From The Wall Street Journal

Quantum Energy Partners has amassed nearly $5.6 billion for a new fund, a record for the private-equity firm as it rapidly pours more money into the oil patch.

The Houston-based energy investor in July closed Quantum Energy Partners VII LP and its affiliate vehicles with $5.575 billion in capital commitments, above its $5.4 billion hard cap, said Wil VanLoh, Quantum’s founder and chief executive. The total amount raised includes a $750 million co-investment pool as well as commitments from the general partners, he said.

The firm so far has committed around 60% of the fund’s capital—with about 30% called down from investors—across roughly a dozen deals in various sectors of the energy industry, including upstream and midstream oil and gas, oil-field services and renewable energy, according to Mr. VanLoh.

Through its seventh fund, Quantum is finding acquisition targets in the noncore assets publicly traded oil-and-gas companies are selling to concentrate on their most lucrative fields.

Middle Fork Energy Partners LLC, an upstream company backed by Quantum, last month acquired natural gas and oil assets from publicly traded QEP Resources Inc. in Utah’s Uinta Basin, according to a news release. The $155 million deal was part of QEP’s plan to focus exclusively on the Permian Basin of West Texas and southern New Mexico.

“We see a lot of opportunities created by the publics not being super active,” Mr. VanLoh said. “A lot of public companies are still selling assets in order to try to become single- or dual-basin focused.”

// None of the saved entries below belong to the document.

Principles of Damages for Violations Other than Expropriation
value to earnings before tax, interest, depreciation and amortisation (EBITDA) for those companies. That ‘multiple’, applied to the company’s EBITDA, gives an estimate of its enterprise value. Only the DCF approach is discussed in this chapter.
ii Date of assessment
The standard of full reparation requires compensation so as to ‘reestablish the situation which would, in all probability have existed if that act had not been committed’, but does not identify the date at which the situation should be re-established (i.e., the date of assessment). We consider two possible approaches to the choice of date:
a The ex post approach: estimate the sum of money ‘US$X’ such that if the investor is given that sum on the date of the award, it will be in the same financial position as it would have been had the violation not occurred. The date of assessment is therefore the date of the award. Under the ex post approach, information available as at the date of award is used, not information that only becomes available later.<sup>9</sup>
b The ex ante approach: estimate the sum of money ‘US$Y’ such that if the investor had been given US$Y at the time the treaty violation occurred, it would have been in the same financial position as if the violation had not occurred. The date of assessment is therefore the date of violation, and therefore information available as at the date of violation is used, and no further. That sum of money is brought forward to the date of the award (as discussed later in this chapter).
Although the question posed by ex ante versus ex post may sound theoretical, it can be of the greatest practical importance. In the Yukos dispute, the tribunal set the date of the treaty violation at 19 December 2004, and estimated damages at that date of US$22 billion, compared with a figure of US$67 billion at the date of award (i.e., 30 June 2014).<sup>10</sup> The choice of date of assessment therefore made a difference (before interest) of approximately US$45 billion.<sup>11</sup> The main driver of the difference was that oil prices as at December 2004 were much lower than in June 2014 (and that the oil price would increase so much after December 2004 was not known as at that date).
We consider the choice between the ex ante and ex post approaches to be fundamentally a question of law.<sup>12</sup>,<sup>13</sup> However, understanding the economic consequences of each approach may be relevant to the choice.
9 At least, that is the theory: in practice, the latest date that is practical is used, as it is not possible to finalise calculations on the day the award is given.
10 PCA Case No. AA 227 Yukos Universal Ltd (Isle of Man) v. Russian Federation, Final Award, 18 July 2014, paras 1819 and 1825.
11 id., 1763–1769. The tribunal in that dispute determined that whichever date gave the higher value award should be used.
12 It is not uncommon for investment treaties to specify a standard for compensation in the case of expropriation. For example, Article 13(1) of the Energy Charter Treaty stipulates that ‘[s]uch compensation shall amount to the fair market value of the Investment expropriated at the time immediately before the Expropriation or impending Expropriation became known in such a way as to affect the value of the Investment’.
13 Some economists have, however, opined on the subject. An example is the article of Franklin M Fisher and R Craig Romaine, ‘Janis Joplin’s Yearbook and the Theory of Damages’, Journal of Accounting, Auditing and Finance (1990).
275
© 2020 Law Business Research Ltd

The pullback by public companies also means Quantum’s portfolio companies will have to drill more wells in their fields, and hold them longer as a result, because public producers today are less willing to buy assets that don’t come with substantial cash flow, Mr. VanLoh said.

Quantum and other private-equity firms are, in fact, opting to hold on to assets longer in the more popular shale plays, where it is becoming more difficult to find new deals at attractive prices.

Quantum portfolio company FourPoint Energy LLC, for example, recently formed a joint venture with Double Eagle Energy Holdings III LLC, backed by Apollo Global Management LLC , in the Permian Basin with the aim of developing their combined assets further.

“If we can reinvest our cash flow back into an asset [at higher returns],” Mr. VanLoh said, “that’s a good use for our capital. That’s another reason why private-equity firms aren’t that fussed about holding things longer.”

Quantum also is seeking to capitalize on the recovery of the oil field-services sector. The firm in January acquired Premium Oilfield Technologies LLC, a supplier of mud-pump parts and other products used in the drilling of oil-and-gas wells.

More recently, Quantum established renewable-energy company ConnectGen LLC and hired an executive to lead the firm’s investment efforts in the space.

Despite its deals in different sectors, Quantum still expects to deploy between 70% and 75% of its latest fund in the upstream space, Mr. VanLoh said.

“Public companies are very constrained in their ability to access public capital markets,” he said. “Anytime that’s the case, there’s a lot of good opportunities for private capital.”

Quantum began to raise its seventh fund last year and held a $2.6 billion first close in May 2017, WSJ Pro Private Equity previously reported. Houston Municipal Employees Pension System, Nebraska Investment Council and Employees Retirement System of Texas are among the institutions that committed capital to the fund, according to public documents.